PERSONAL AND CORPORATE SOCIAL RESPONSIBILITY

– Legal versus Ethical, Permissible versus Proper — There’s a big difference between what you have right to do and what is right to do. – 

Does the concept of business ethics justify or

even require the pursuit of profit and self interest without regard to core ethical principles that govern our non business lives? Or more broadly, is all ethics contextual? Are the moral rules for gaining and retaining power different for politicians. Is there a duty in sports to achieve victory that allows coaches and athletes to play by different ethical rules? Answering these questions reveals a gap between the “is” (what people really think and do) and the “ought” (what basic moral principles say about what we ought to think and do).

Despite self-serving and self-justifying claims to the contrary, the concepts of personal and corporate responsibility are real and important. While the application of ethical principles may be contextual (e.g., the “situation” is relevant to what is fair or respectful or how to demonstrate responsibility or caring), the ethical principles themselves are not. An ethical person, a person of good character, demonstrates integrity, respect, responsibility, fairness, caring and good citizenship in all contexts. Greed is not good.

The poster above articulates the moral truth:

ETHICS IS A GROUND A RULE, NOT AN OPTION. The crucial question is not whether an act is permissible, but IS IT PROPER? Not whether it is legal, but IS IT RIGHT?  People of character know the difference between what they have a right to do and what is right to do; they often do more than what’s required and less than what’s allowed.

Yet we hear in business, politics and sports the excuse: “Everything I did was legal. Blame the law, not me.” From an ethical perspective, this claim is a nonstarter.

The law tells us what is prohibited or required. It doesn’t tell us what is right and proper. Those are moral questions we are all accountable to ask and answer. Imagine a society where everyone did everything they had a right to do and only what they were required to do. There would be no kindness, generosity, charity or respect. There would be no personal restraint on the use of power or authority. Ultimately, to assure a civil society we would need volumes and volumes of laws.

Some seem to believe that when we are engaged in commerce, the pursuit of profit is the only pertinent consideration, that the only moral principle in business is the obligation to ourselves and family, our business and our employees is to maximize financial gain. This principle justifies treating what some call civic responsibilities as burdens to be avoided and minimized to the greatest extent possible.

Though the blindly self-serving view of business that “greed is good” popularized by Gordon Gekko the old movie “Wall Street” (https://www.youtube.com/watch?v=PF_iorX_MAw), has some very prominent advocates, it is morally hollow.
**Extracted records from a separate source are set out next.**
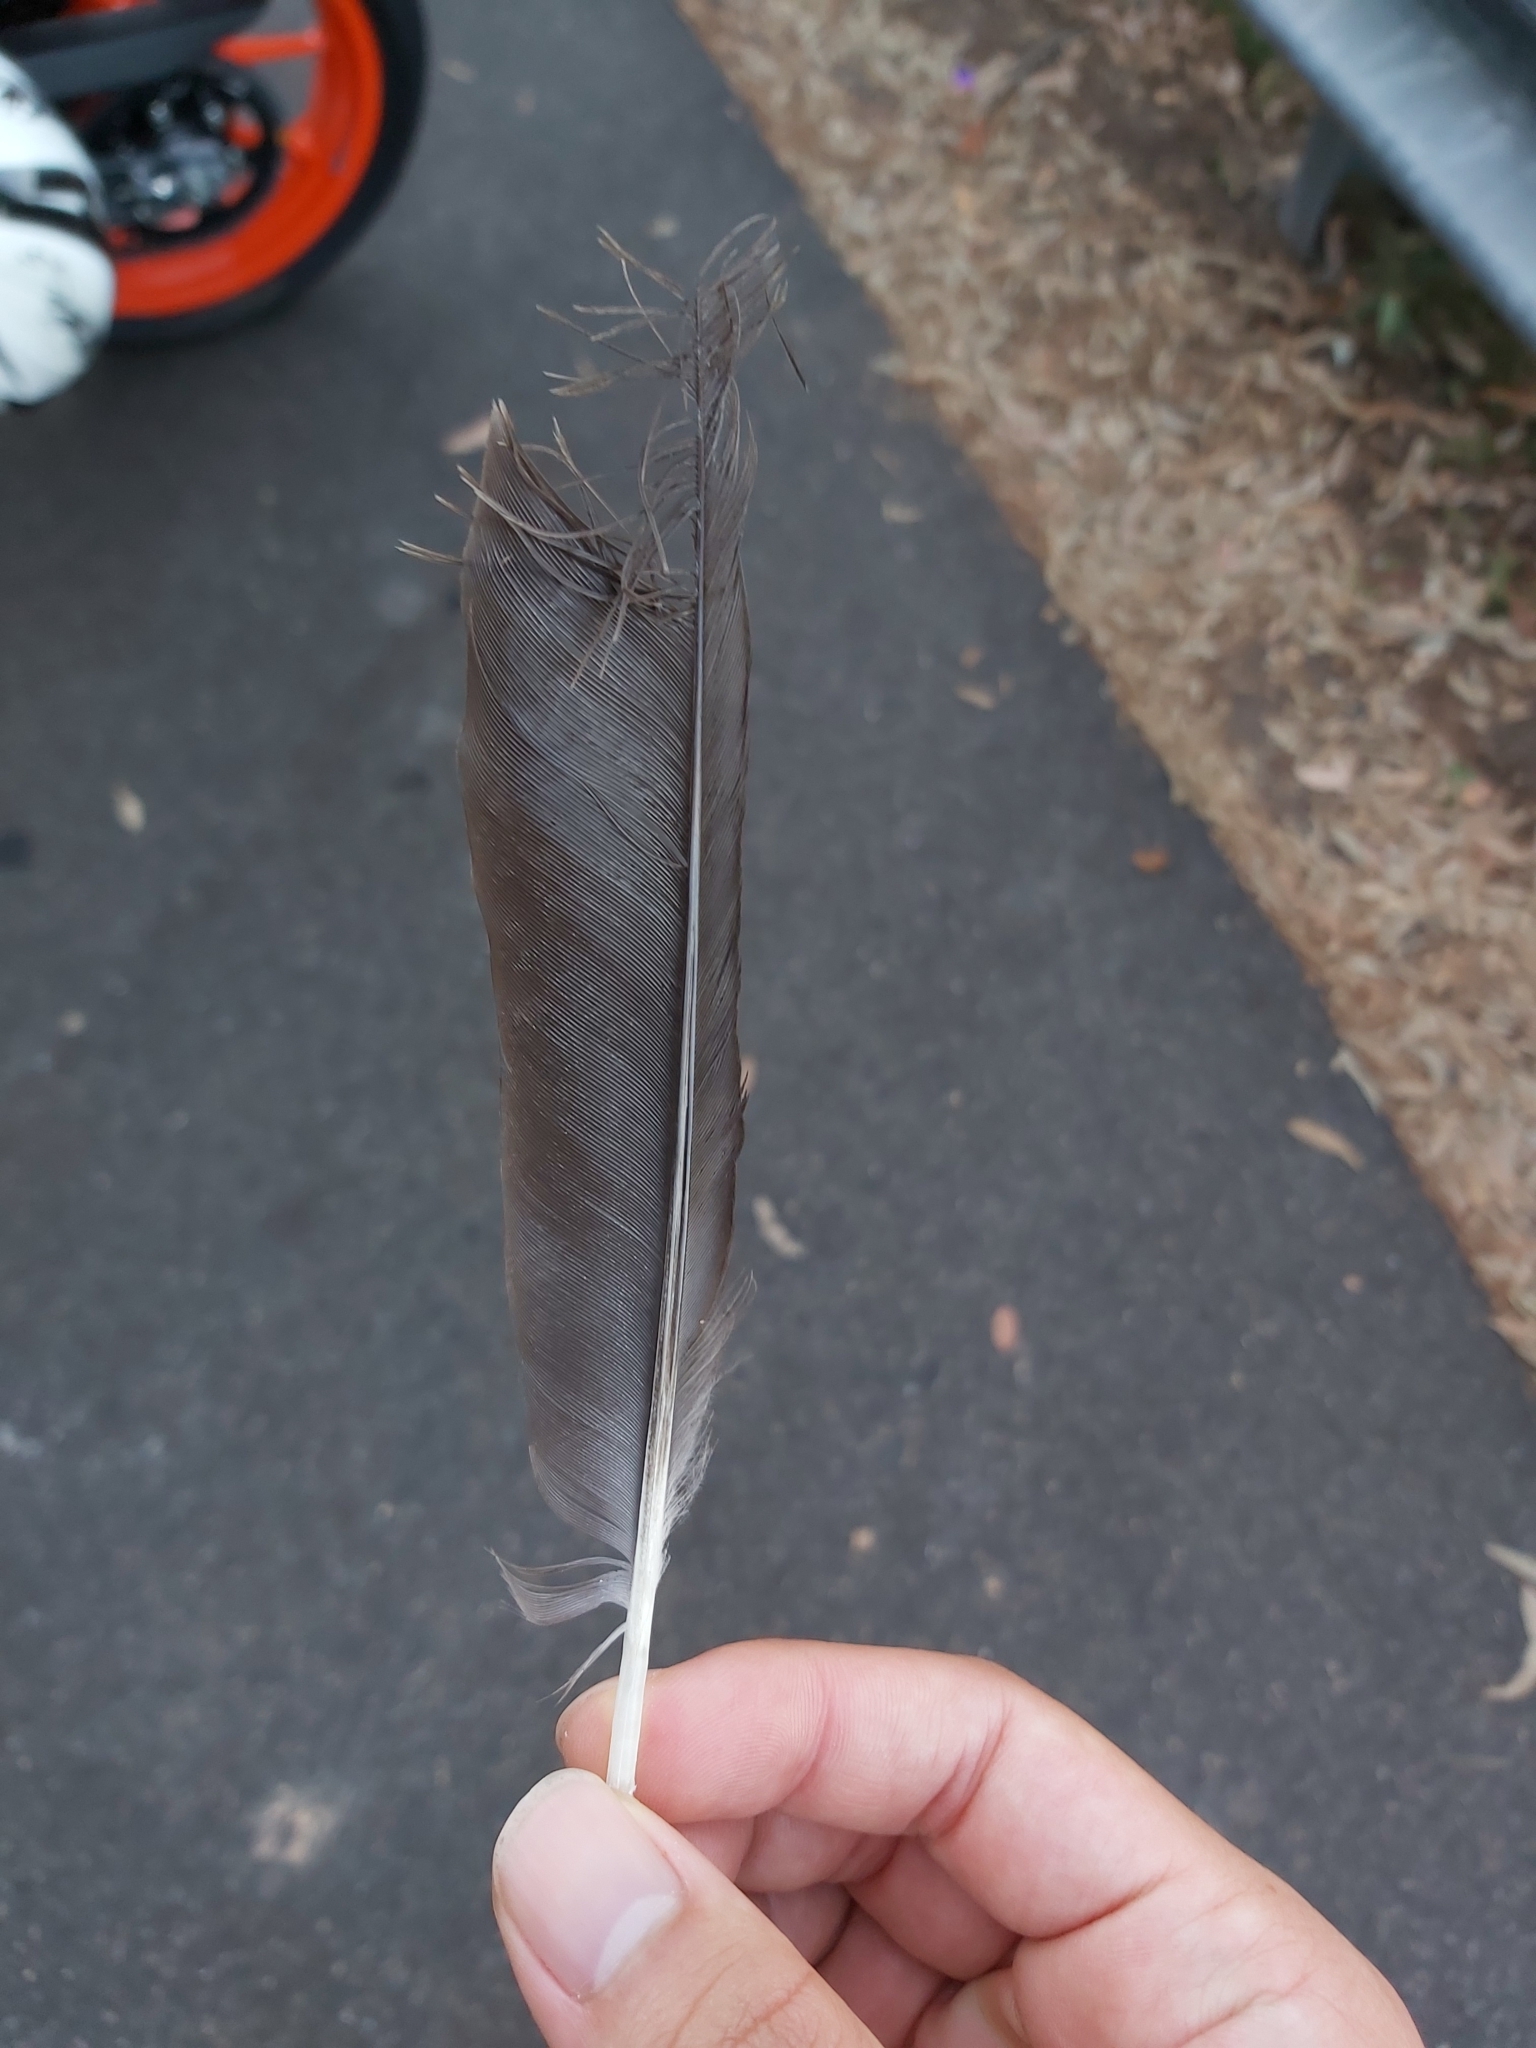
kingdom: Animalia
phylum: Chordata
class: Aves
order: Passeriformes
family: Cracticidae
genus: Gymnorhina
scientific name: Gymnorhina tibicen
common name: Australian magpie
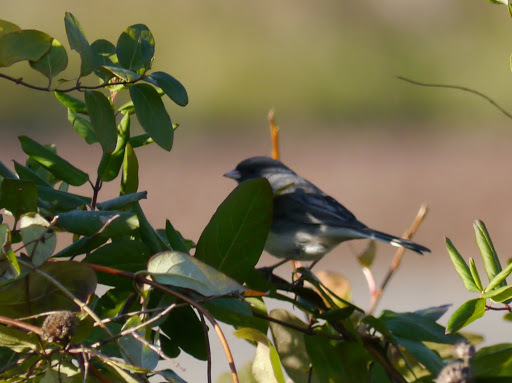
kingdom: Animalia
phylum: Chordata
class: Aves
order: Passeriformes
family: Passerellidae
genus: Junco
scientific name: Junco hyemalis
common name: Dark-eyed junco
But this “look out for number one” philosophy is not only ethically unworthy, it is also incredibly short-sighted and ultimately self-defeating.

Personal and Corporate Responsibility

And though there are plenty of examples of this cynical and essentially selfish perspective, most recently in the flagrant illegal and immoral moral actions at Volkswagen and Wells Fargo, no public company today overtly espouses and most do not pursue a profit only perspective. Instead, it is widely accepted that businesses have moral duties to a wide range of stakeholders including consumers, vendors and the general public. This has given rise to the concept of Corporate Social Responsibility (CSR) defined succintly in Wikipedia as:

“a form of corporate self-regulation integrated into a business model. CSR policy functions as a self-regulatory mechanism whereby a business monitors and ensures its active compliance with the spirit of the law, ethical standards and national or international norms. With some models, a firm’s implementation of CSR goes beyond compliance and engages in “actions that appear to further some social good, beyond the interests of the firm and that which is required by law.”

For some, the concept is simply a sincerely noble and uplifting way to look at a business enterprise, for others, it is just a strategy to better achieve profitability by increasing trust and loyalty and avoiding resource draining and reputation-damaging lawsuits and scandals. See “Why CSR? The Benefits Of Corporate Social Responsibility Will Move You To Act” http://www.forbes.com/sites/devinthorpe/2013/05/18/why-csr-the-benefits-of-corporate-social-responsibility-will-move-you-to-act/#49fdb12f5e1c.

Regardless of the motive, anyone who claims a fiduciary obligation to use every possible means to maximize profits without regard for the collateral consequences is adhering to a primitive and discredited theory masking socially irresponsible selfishness. There is both a personal and corporate responsibility to do ones share, to pay ones share and to moderate selfishness.